Material to process.
--- start ---

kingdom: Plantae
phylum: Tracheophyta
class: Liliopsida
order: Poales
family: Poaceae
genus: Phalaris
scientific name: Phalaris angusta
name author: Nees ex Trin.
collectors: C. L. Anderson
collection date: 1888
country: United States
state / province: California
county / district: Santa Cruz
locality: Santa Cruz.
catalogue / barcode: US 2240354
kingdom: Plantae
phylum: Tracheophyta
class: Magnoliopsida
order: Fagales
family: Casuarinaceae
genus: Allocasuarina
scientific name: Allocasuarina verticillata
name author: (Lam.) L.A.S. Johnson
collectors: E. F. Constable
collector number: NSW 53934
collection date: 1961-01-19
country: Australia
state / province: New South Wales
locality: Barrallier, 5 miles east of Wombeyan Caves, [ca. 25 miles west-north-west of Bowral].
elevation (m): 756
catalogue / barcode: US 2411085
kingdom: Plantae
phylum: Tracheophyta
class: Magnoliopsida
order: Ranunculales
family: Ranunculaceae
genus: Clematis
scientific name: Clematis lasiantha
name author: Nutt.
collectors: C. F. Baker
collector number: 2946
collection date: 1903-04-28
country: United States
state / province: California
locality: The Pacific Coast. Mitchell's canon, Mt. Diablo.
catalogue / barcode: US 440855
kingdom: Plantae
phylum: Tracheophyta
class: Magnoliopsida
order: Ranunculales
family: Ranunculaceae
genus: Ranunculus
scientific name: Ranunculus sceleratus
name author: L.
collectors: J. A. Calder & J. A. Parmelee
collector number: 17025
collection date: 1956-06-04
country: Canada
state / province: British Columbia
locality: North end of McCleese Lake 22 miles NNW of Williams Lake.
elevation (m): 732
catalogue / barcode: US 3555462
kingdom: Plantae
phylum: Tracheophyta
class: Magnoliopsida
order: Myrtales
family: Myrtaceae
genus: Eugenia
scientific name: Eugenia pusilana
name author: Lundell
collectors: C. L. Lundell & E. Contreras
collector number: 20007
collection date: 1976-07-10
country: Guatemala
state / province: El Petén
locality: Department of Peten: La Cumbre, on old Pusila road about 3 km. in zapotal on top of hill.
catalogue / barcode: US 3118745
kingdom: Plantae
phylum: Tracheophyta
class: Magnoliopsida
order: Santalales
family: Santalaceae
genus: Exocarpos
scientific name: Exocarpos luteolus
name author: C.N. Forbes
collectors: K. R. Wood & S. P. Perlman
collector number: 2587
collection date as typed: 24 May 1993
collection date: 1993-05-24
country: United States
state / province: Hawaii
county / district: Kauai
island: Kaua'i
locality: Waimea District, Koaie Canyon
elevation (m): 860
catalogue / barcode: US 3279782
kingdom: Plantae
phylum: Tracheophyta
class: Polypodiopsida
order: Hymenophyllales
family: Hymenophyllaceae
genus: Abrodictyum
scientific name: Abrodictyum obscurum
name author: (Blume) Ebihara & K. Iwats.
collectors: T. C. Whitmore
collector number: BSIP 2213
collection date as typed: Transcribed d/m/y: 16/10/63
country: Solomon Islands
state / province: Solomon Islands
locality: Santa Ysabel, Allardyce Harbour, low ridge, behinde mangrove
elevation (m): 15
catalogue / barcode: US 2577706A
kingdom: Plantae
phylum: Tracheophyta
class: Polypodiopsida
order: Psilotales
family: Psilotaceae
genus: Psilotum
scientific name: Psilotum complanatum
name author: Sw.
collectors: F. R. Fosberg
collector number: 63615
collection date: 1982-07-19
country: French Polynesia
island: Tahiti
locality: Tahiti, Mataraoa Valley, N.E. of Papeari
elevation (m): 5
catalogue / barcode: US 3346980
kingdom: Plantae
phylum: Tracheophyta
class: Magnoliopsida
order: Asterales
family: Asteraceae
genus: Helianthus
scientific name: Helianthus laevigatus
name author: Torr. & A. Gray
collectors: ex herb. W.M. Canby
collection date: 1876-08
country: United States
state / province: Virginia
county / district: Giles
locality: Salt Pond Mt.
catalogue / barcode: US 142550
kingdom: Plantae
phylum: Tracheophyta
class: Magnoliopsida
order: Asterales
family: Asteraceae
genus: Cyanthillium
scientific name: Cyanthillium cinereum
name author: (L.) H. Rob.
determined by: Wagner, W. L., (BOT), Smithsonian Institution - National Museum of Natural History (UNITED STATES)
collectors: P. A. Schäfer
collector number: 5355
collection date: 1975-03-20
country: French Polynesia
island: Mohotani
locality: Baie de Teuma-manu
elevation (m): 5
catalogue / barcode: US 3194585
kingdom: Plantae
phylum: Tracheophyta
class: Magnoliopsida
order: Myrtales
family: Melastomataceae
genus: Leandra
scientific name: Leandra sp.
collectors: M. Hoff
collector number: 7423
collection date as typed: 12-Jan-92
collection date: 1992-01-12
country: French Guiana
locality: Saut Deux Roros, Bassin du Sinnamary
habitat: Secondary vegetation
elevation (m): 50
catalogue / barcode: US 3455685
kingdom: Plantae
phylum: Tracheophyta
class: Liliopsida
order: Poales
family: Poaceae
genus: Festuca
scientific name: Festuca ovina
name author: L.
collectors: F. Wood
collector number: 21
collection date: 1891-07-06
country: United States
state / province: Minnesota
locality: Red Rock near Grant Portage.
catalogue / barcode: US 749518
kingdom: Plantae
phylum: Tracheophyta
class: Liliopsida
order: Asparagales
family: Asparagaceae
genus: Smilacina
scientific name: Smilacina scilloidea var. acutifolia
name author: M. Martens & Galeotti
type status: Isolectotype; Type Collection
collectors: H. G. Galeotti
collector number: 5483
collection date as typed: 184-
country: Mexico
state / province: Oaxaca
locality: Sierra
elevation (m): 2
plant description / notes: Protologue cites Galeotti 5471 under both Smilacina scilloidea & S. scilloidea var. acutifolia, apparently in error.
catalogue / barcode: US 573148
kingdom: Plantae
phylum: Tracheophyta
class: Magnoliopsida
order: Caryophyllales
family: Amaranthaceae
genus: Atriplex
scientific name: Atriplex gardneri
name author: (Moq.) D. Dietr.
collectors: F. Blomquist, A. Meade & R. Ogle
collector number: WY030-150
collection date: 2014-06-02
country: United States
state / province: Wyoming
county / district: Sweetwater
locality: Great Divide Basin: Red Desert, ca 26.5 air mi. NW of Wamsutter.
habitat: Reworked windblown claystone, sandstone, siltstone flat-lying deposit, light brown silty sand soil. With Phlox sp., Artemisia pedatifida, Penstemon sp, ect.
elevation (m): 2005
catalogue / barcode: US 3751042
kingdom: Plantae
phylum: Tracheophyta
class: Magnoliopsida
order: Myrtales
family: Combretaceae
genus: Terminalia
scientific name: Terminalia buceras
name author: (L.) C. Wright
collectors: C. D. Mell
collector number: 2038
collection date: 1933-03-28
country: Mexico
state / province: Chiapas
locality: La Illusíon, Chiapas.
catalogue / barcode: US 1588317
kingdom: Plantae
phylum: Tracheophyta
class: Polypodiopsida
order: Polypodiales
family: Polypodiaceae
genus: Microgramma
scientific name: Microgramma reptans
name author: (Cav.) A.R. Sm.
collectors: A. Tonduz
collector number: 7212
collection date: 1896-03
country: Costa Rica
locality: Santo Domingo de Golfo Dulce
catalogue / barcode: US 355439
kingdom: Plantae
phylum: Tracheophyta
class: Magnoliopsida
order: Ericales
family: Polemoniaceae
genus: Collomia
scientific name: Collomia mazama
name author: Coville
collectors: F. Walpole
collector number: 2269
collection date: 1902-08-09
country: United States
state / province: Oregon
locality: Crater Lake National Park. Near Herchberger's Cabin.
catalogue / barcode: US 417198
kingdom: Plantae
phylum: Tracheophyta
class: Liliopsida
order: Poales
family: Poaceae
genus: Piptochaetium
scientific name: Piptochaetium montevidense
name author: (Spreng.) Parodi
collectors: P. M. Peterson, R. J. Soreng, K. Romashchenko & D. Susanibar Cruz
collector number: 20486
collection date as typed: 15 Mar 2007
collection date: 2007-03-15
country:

--- end ---

Stated exercise.
Quote the records above verbatim, from their first line through the line that contains "scientific name: Clematis lasiantha", including both of those lines.

Exercise result.
kingdom: Plantae
phylum: Tracheophyta
class: Liliopsida
order: Poales
family: Poaceae
genus: Phalaris
scientific name: Phalaris angusta
name author: Nees ex Trin.
collectors: C. L. Anderson
collection date: 1888
country: United States
state / province: California
county / district: Santa Cruz
locality: Santa Cruz.
catalogue / barcode: US 2240354
kingdom: Plantae
phylum: Tracheophyta
class: Magnoliopsida
order: Fagales
family: Casuarinaceae
genus: Allocasuarina
scientific name: Allocasuarina verticillata
name author: (Lam.) L.A.S. Johnson
collectors: E. F. Constable
collector number: NSW 53934
collection date: 1961-01-19
country: Australia
state / province: New South Wales
locality: Barrallier, 5 miles east of Wombeyan Caves, [ca. 25 miles west-north-west of Bowral].
elevation (m): 756
catalogue / barcode: US 2411085
kingdom: Plantae
phylum: Tracheophyta
class: Magnoliopsida
order: Ranunculales
family: Ranunculaceae
genus: Clematis
scientific name: Clematis lasiantha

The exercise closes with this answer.